- **Your goal**: Reproduce all of the material below word for word, leaving out the pictures.

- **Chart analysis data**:
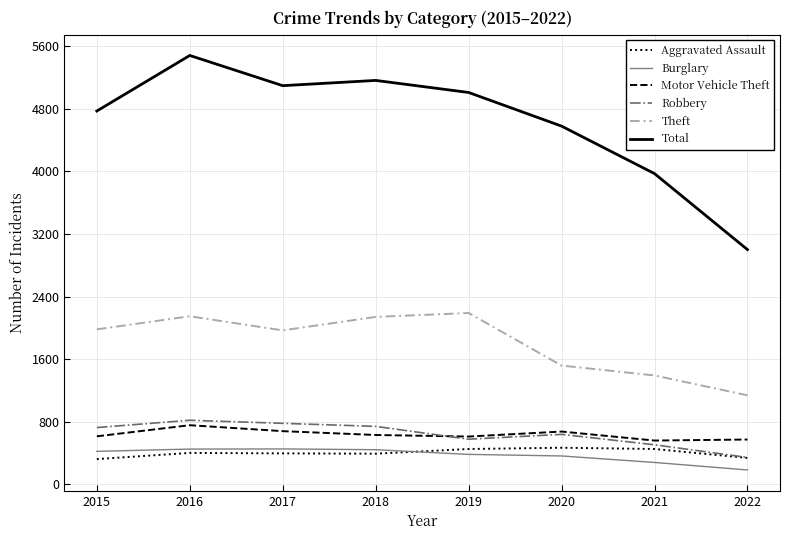

What is the spread (max minus min) of values at 2016?

5079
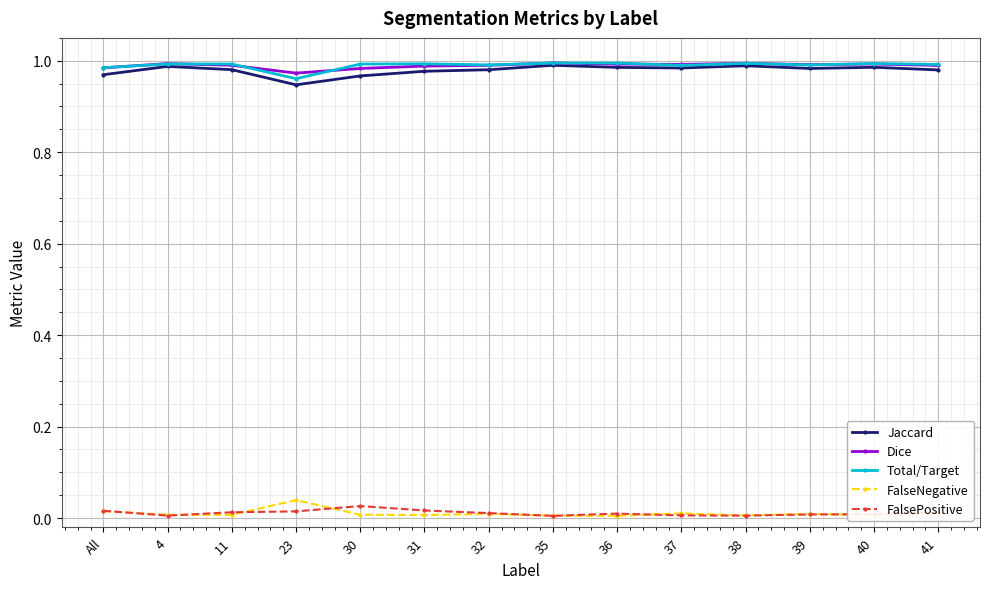

What is the label of the 4th point from the right?

38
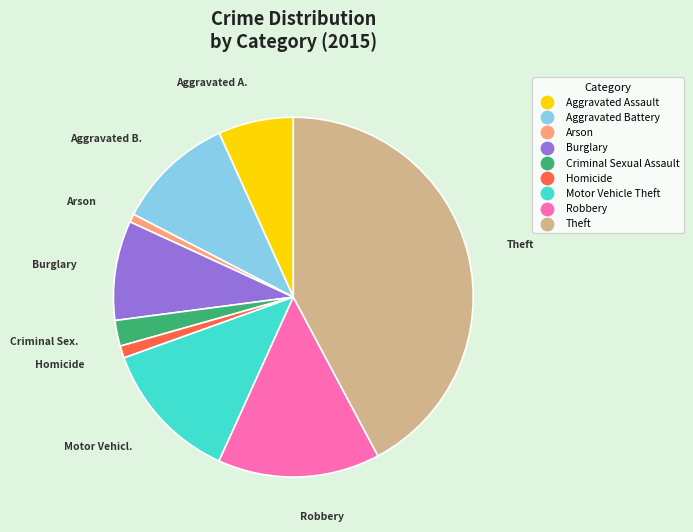

Does Arson account for over 50% of the chart?

No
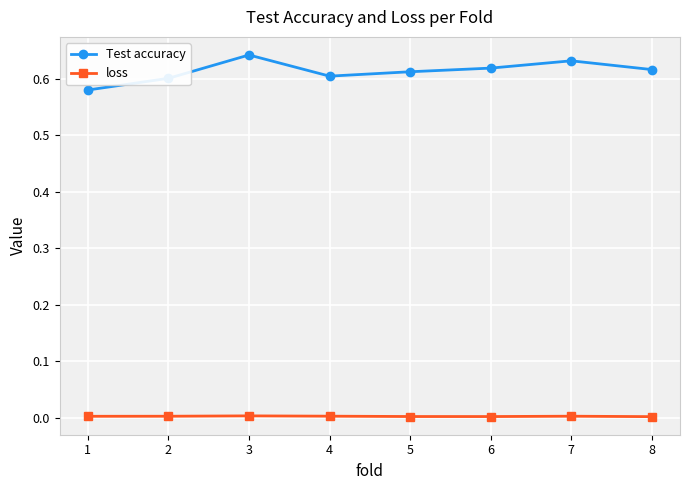

True or false: Test accuracy has more than 2 points higher than both neighbors.

False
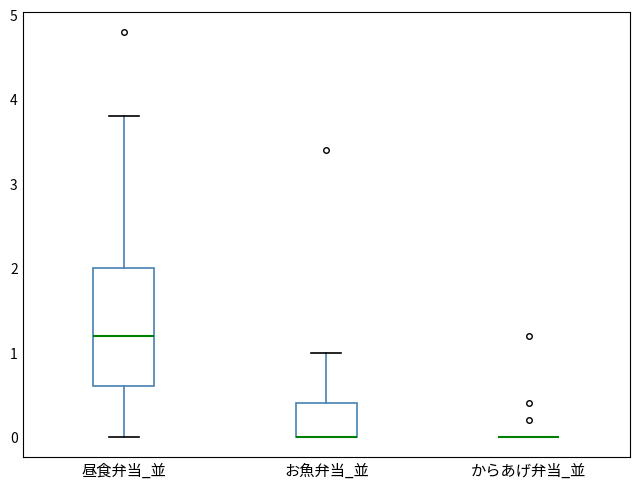

Where is the upper edge of the box for お魚弁当_並 on the y-axis? The values are not printed on the chart, so give them approximately, as read against the axis.

0.4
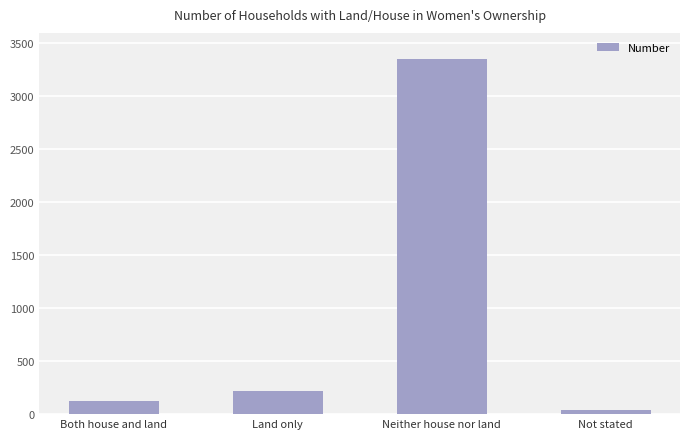

How many bars are there in total?

4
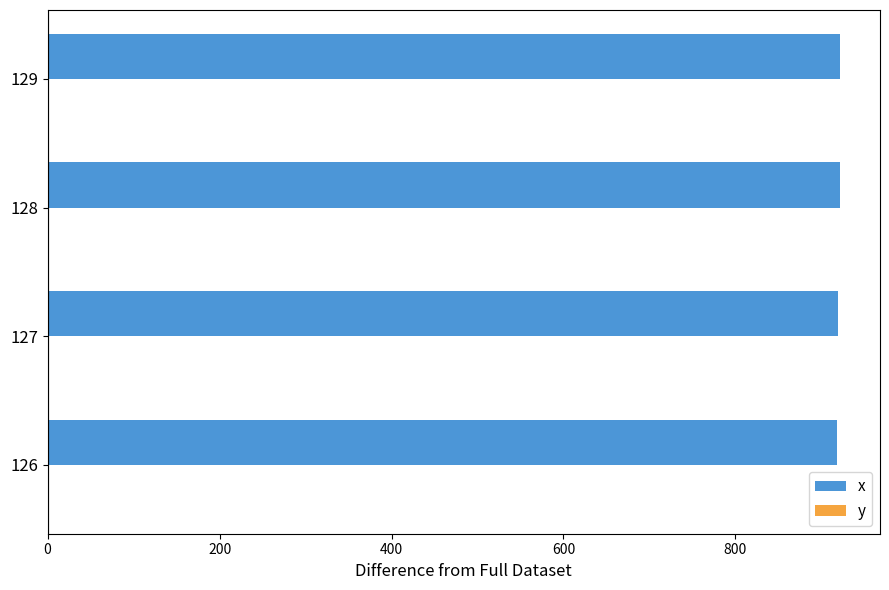

What is the total value across all series at 126?

918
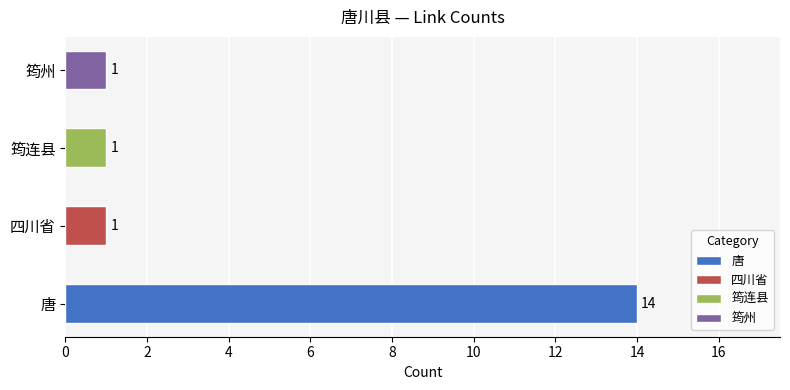

At which label is the value closest to 7?

四川省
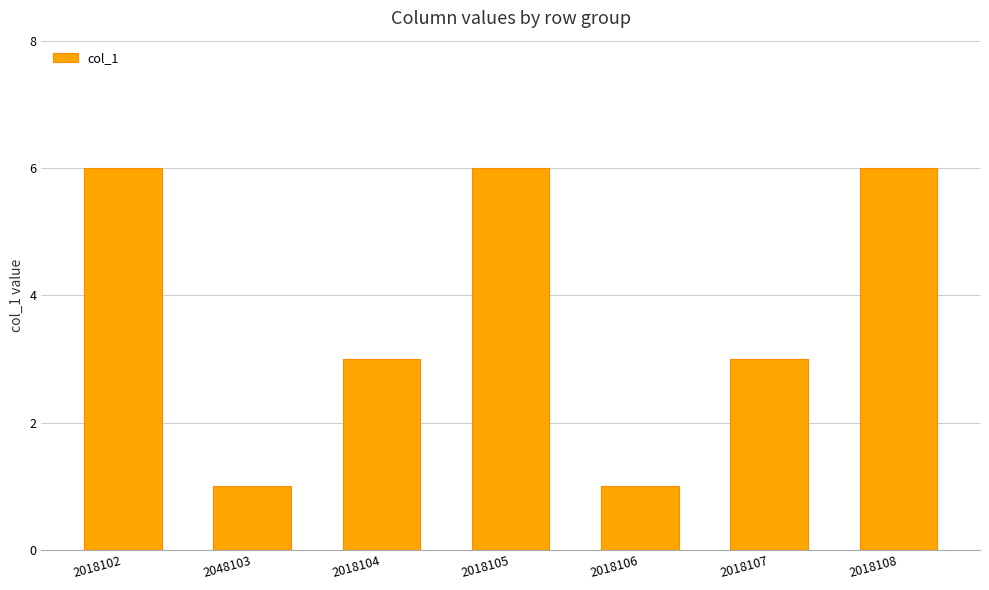

What position from the right is 2018102?

7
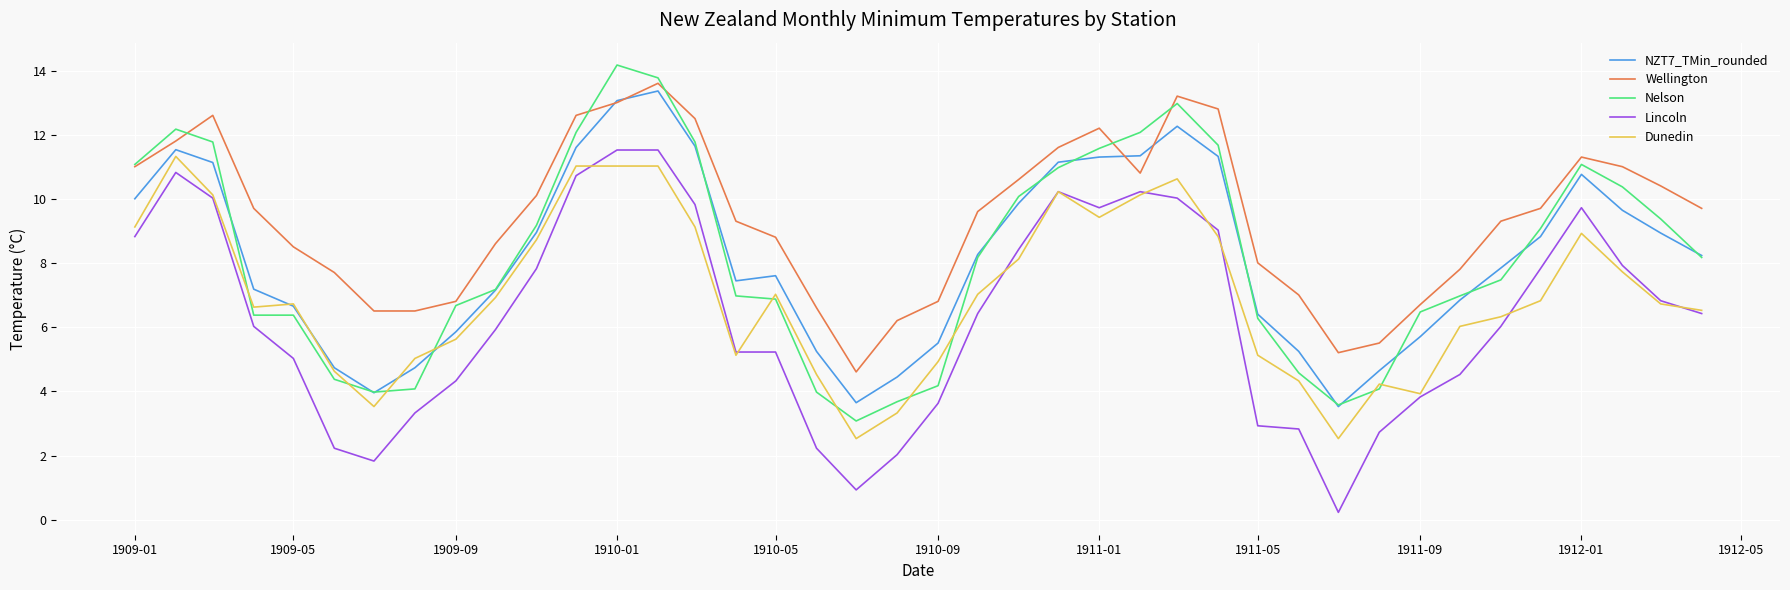

What is the minimum value for Dunedin?

2.5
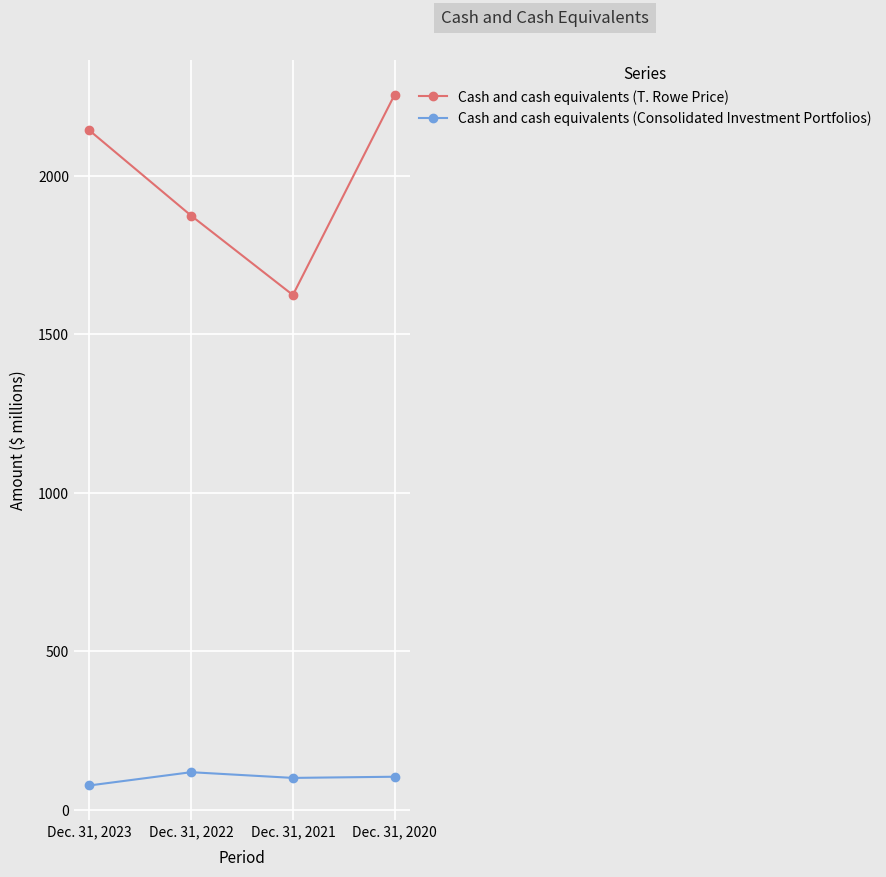

What is the value of the Cash and cash equivalents (T. Rowe Price) point at the 3rd from the left?

1624.2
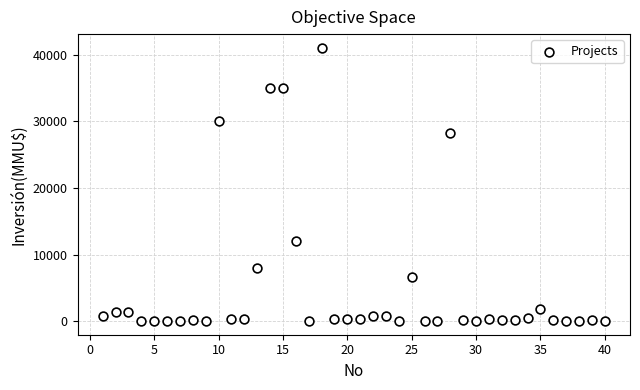

What is the range of Y values (max minus min)?

41075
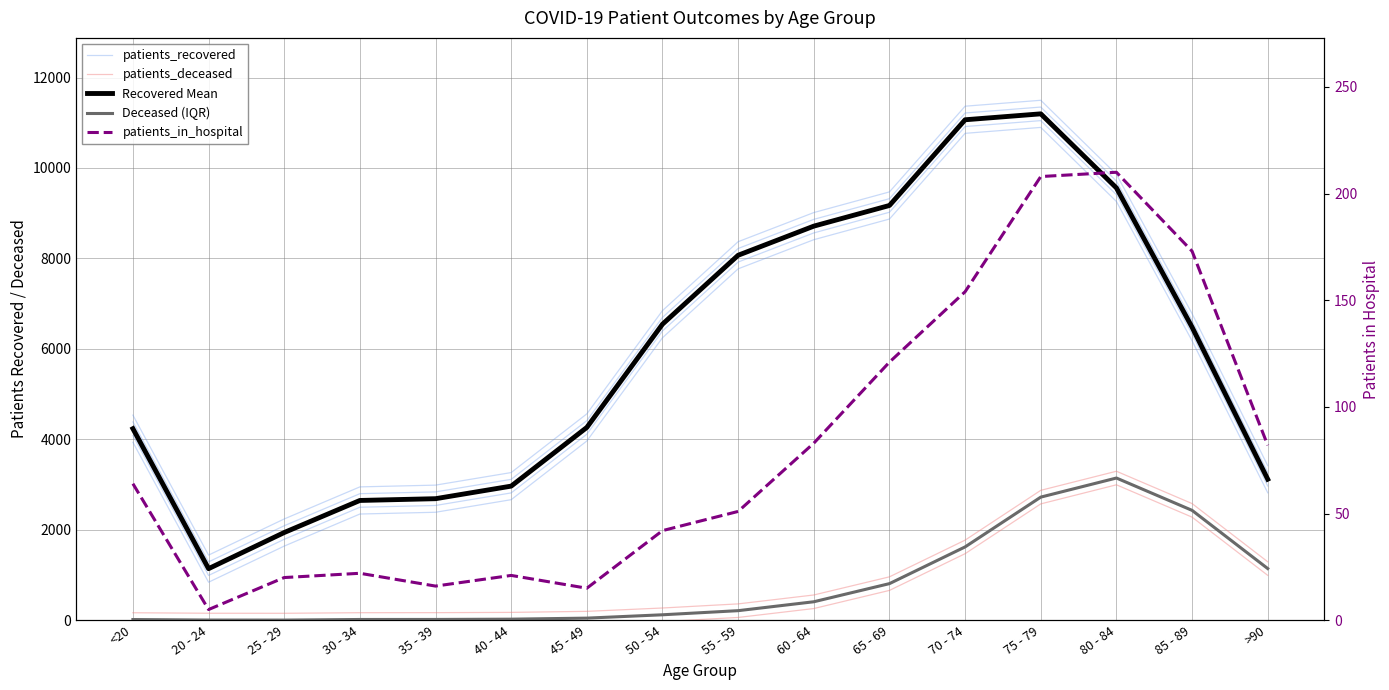

Is it true that Recovered Mean equals 8714 at 60 - 64?

True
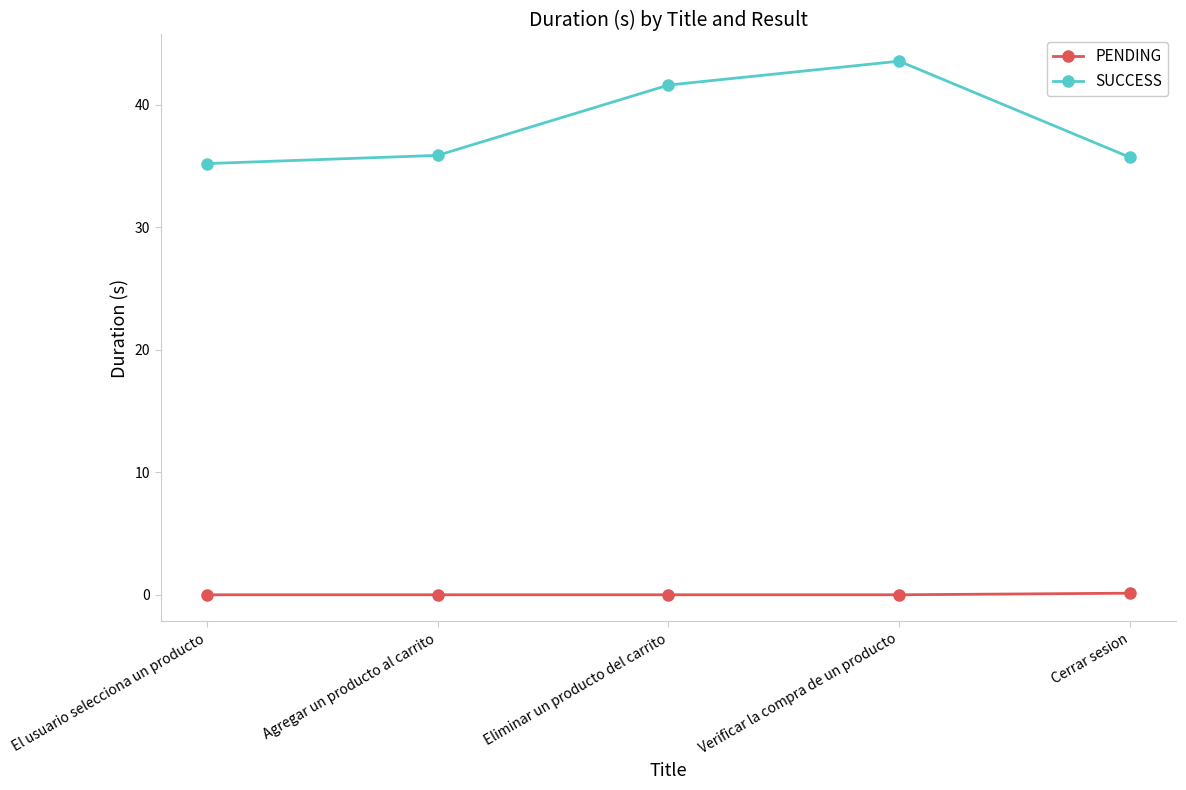

What position from the right is Cerrar sesion?

1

- **Output of the exercise**:
What is the spread (max minus min) of values at 2016?

5079

What is the label of the 4th point from the right?

38

Does Arson account for over 50% of the chart?

No

True or false: Test accuracy has more than 2 points higher than both neighbors.

False

Where is the upper edge of the box for お魚弁当_並 on the y-axis? The values are not printed on the chart, so give them approximately, as read against the axis.

0.4

How many bars are there in total?

4

What is the total value across all series at 126?

918

At which label is the value closest to 7?

四川省

What position from the right is 2018102?

7

What is the minimum value for Dunedin?

2.5

What is the value of the Cash and cash equivalents (T. Rowe Price) point at the 3rd from the left?

1624.2

What is the range of Y values (max minus min)?

41075

Is it true that Recovered Mean equals 8714 at 60 - 64?

True

What position from the right is Cerrar sesion?

1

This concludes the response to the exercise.